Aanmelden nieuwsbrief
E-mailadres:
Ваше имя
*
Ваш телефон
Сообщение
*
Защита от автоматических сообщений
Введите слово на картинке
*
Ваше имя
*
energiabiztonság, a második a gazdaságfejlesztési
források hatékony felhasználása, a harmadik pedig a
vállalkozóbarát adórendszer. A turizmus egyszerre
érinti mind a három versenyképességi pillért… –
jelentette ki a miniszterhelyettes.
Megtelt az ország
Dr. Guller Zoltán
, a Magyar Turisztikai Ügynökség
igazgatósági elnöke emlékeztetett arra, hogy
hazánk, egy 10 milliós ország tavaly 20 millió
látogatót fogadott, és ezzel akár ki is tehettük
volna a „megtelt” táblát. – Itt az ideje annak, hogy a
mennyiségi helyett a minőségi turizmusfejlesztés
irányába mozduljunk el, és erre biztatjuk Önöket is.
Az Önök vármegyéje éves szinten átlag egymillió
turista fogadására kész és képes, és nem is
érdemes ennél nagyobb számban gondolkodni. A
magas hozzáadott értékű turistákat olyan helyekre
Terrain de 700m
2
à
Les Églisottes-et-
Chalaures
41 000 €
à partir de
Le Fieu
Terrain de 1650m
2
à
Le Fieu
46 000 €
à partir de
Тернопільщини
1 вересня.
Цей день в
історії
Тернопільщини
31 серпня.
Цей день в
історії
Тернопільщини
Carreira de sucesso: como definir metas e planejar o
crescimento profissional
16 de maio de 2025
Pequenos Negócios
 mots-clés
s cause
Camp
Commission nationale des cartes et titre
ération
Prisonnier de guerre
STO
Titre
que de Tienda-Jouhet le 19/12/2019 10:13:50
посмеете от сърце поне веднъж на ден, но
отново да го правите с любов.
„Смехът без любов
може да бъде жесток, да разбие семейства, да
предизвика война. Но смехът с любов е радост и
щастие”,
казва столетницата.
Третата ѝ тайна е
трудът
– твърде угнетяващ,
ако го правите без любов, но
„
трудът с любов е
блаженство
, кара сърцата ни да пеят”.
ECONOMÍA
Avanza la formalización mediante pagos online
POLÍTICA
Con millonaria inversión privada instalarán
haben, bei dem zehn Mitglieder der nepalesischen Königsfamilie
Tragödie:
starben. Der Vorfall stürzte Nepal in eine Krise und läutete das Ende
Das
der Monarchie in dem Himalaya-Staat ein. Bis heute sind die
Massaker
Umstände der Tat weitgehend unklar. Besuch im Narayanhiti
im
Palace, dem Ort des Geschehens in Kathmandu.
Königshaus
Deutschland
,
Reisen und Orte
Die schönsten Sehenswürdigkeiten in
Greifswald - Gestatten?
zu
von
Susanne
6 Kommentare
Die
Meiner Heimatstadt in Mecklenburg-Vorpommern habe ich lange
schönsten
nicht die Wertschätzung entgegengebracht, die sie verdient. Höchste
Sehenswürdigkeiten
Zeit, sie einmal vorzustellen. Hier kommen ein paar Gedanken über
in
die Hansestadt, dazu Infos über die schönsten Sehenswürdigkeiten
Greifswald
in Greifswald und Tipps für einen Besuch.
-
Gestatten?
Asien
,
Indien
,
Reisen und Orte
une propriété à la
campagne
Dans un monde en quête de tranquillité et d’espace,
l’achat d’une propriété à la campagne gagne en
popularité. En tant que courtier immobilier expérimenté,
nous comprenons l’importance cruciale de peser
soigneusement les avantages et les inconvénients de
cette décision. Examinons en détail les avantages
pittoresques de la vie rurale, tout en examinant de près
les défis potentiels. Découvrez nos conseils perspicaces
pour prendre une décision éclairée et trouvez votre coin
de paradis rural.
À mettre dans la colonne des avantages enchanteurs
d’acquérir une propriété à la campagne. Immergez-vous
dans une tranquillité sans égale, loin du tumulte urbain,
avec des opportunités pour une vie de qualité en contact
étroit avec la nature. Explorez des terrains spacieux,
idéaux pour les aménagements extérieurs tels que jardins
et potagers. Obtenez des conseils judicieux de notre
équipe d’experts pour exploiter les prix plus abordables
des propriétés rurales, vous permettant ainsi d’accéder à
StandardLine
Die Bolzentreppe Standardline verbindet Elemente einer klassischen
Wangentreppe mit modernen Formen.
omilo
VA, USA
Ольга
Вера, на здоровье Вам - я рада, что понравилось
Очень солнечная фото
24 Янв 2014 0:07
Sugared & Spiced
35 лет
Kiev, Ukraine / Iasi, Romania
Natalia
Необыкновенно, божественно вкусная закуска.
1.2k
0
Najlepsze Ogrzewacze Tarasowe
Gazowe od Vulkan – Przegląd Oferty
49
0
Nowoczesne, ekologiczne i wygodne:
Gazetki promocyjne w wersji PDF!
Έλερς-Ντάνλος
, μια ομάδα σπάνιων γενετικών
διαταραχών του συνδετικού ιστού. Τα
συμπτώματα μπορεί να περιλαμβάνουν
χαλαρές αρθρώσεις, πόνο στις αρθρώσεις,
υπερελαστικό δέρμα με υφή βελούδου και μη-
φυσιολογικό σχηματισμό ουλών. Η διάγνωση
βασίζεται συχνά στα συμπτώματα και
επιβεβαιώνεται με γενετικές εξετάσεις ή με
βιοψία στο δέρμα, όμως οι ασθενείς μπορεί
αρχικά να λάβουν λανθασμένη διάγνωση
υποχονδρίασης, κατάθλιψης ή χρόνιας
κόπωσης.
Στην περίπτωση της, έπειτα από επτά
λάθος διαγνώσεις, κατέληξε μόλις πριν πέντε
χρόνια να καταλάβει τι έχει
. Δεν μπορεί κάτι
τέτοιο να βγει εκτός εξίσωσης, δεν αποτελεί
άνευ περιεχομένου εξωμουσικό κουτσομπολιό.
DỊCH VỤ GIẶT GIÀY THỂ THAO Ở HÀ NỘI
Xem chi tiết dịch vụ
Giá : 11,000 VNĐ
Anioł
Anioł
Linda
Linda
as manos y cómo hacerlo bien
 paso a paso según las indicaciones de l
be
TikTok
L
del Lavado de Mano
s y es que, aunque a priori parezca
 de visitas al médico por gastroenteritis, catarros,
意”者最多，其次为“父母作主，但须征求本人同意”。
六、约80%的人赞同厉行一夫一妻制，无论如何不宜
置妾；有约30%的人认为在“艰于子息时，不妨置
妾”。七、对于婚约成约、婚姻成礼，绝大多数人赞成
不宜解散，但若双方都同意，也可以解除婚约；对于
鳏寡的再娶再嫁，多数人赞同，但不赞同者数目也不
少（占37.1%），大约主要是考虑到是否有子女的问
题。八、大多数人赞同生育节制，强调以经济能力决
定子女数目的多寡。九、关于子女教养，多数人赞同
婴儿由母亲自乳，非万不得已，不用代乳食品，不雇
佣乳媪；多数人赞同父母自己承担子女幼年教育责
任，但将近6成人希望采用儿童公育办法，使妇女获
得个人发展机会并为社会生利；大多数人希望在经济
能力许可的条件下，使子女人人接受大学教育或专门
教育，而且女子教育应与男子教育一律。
● ● ●
Count the lines in the records above that contain the string "décision", treating uppercase and lowercase as different. Reply with the number alone.

2